BEGIN Text segment

Sunday, 21 June 2015

Greece, Money and Capital - Part 2 of 2

Money, as Marx describes in Capital I, Chapter 3, arises as a universal equivalent form of value, as a commodity which everyone would accept in exchange for their own commodity, and thereby facilitated this process of commodity exchange. If A has 10 litres of wine to sell, and B has 20 metres of linen to sell, then if the value of a litre of wine is equal to the value of 2 metres of linen, A and B could exchange. But, if A does not want linen, and/or B does not want wine, there is no basis for this exchange. Moreover, A may only want 10 metres of linen, whereas B wants all A's wine. Ironically, as Marx sets out in Theories of Surplus Value, this limitation is one reason that these forms of commodity production and exchange do not suffer crises of overproduction, whereas industrial capitalism which produces on an ever more mammoth scale, without knowing whether there is someone out there to be the other side of the trade, does suffer such crises.

A money commodity removes the problem for A and B. If 1 gram of gold equals 1 litre of wine, A sells 10 litres of wine to B, and is paid 10 grams of gold. C has a plough, with an exchange-value of 10 grams of gold, which A now buys. C with the 10 grams of gold buys 20 metres of linen from B. This is what Marx means when he says that money is the universal equivalent form of value. If it requires 100 hours of abstract labour to produce 10 litres of wine, then the value of 10 litres of wine is 100 hours, because value is labour, and its measure is time. If 10 litres of wine exchange for 20 metres of linen, then 20 metres of linen is the equivalent form of the value of 10 litres of wine. But, because gold is accepted in exchange for all commodities, it becomes the universal equivalent form of value.

In reality, the seller of the wine could, just as easily, have taken from the buyer of the wine, a piece of paper saying the bearer has a claim to 100 hours of labour-time. They could then have used this to buy the plough, and the owner of the plough used it to buy linen. That really is what happened with the circulation of Bills of Exchange, and is what happens with bank notes. The only difference is that the value is expressed not in terms of labour-time, but in terms of £'s, €'s, $'s etc., which initially represented a certain quantity of gold or silver.

The only reason that the buyers and sellers of commodities insisted on payment with some actual commodity, like gold or silver was a matter of trust. (That was also the reason De Gaulle insisted on the US settling its payments to France with gold rather than dollars.) That is what stands behind any piece of paper like an I.O.U. that a buyer may proffer in payment. The payee must feel confident that that if they accept it, they will be able to obtain the value it represents, and that others will accept it in payment from them. The reason money takes the form of a money commodity, like gold, is precisely because it has value. It has use value that is demanded, which is the first requirement of a commodity, and it is the product of labour, which gives it its value.

END Text segment
BEGIN Source material

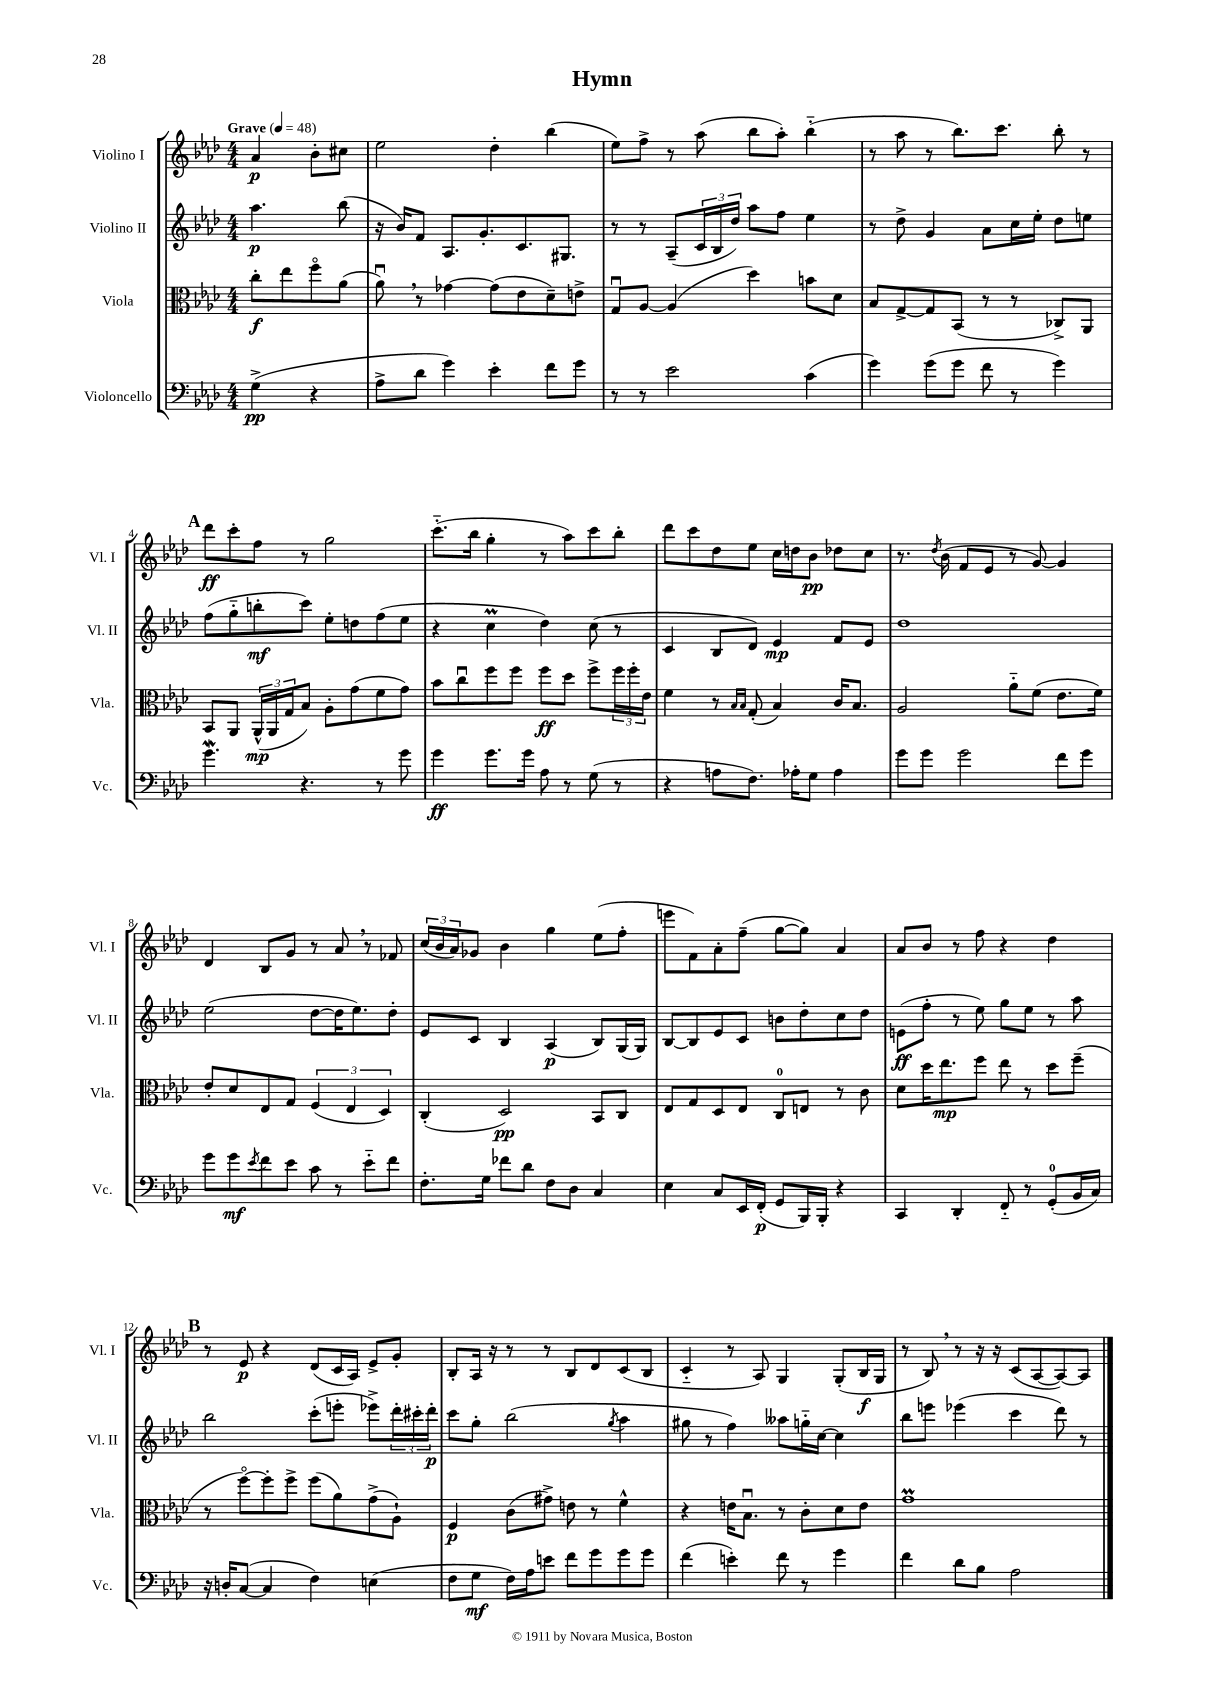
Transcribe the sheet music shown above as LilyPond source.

END Source material

Given exercise 1> In the post on money and capital, what did De Gaulle insist the US use to settle its payments to France?
Given exercise 2> Repeat the passage of the post on money and capital from "A money commodity removes" up to and including "becomes the universal equivalent form of value.".

Exercise solution 1> Gold rather than dollars.

Exercise solution 2>
A money commodity removes the problem for A and B. If 1 gram of gold equals 1 litre of wine, A sells 10 litres of wine to B, and is paid 10 grams of gold. C has a plough, with an exchange-value of 10 grams of gold, which A now buys. C with the 10 grams of gold buys 20 metres of linen from B. This is what Marx means when he says that money is the universal equivalent form of value. If it requires 100 hours of abstract labour to produce 10 litres of wine, then the value of 10 litres of wine is 100 hours, because value is labour, and its measure is time. If 10 litres of wine exchange for 20 metres of linen, then 20 metres of linen is the equivalent form of the value of 10 litres of wine. But, because gold is accepted in exchange for all commodities, it becomes the universal equivalent form of value.